(Collected data)
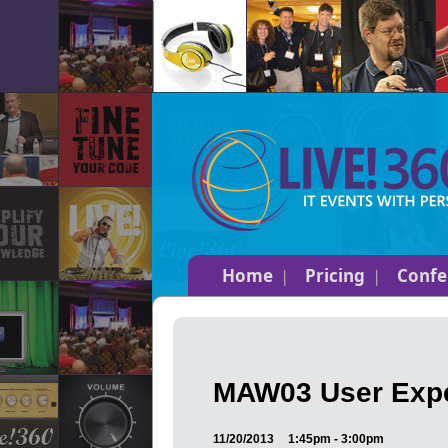
Home
Pricing
Confe
MAW03 User Expe
11/20/2013
1:45pm - 3:00pm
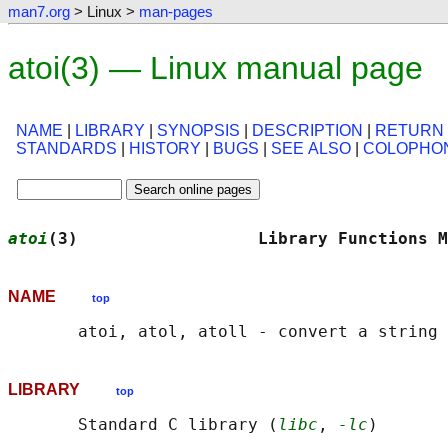
man7.org
> Linux >
man-pages
atoi(3) — Linux manual page
NAME
|
LIBRARY
|
SYNOPSIS
|
DESCRIPTION
|
RETURN
STANDARDS
|
HISTORY
|
BUGS
|
SEE ALSO
|
COLOPHO
atoi
(3)                  Library Functions M
NAME
top
LIBRARY
top
       Standard C library (
libc
, 
-lc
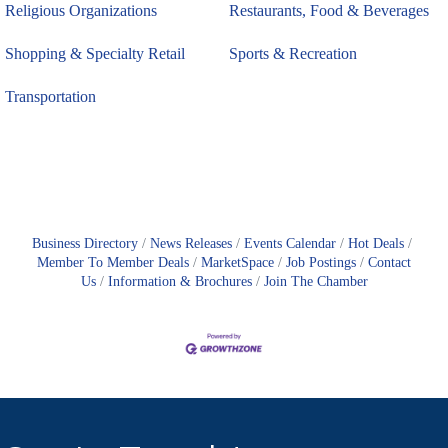
Religious Organizations
Restaurants, Food & Beverages
Shopping & Specialty Retail
Sports & Recreation
Transportation
Business Directory
News Releases
Events Calendar
Hot Deals
Member To Member Deals
MarketSpace
Job Postings
Contact
Us
Information & Brochures
Join The Chamber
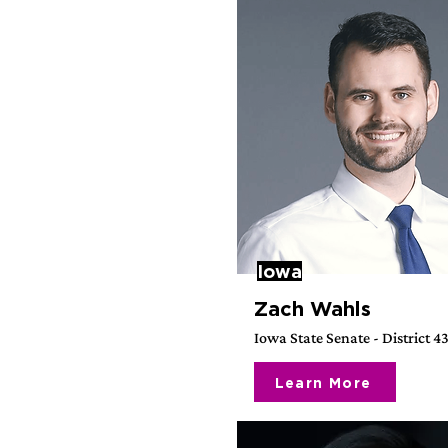
Iowa
Zach Wahls
Iowa State Senate - District 4
Learn More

TASK DETAILS: Retype the data from its first line through the line containing "Join The Chamber", leaving out the pictures.

EXERCISE RESULT:
Home
Pricing
Confe
MAW03 User Expe
11/20/2013
1:45pm - 3:00pm
man7.org
> Linux >
man-pages
atoi(3) — Linux manual page
NAME
|
LIBRARY
|
SYNOPSIS
|
DESCRIPTION
|
RETURN
STANDARDS
|
HISTORY
|
BUGS
|
SEE ALSO
|
COLOPHO
atoi
(3)                  Library Functions M
NAME
top
LIBRARY
top
       Standard C library (
libc
, 
-lc
Religious Organizations
Restaurants, Food & Beverages
Shopping & Specialty Retail
Sports & Recreation
Transportation
Business Directory
News Releases
Events Calendar
Hot Deals
Member To Member Deals
MarketSpace
Job Postings
Contact
Us
Information & Brochures
Join The Chamber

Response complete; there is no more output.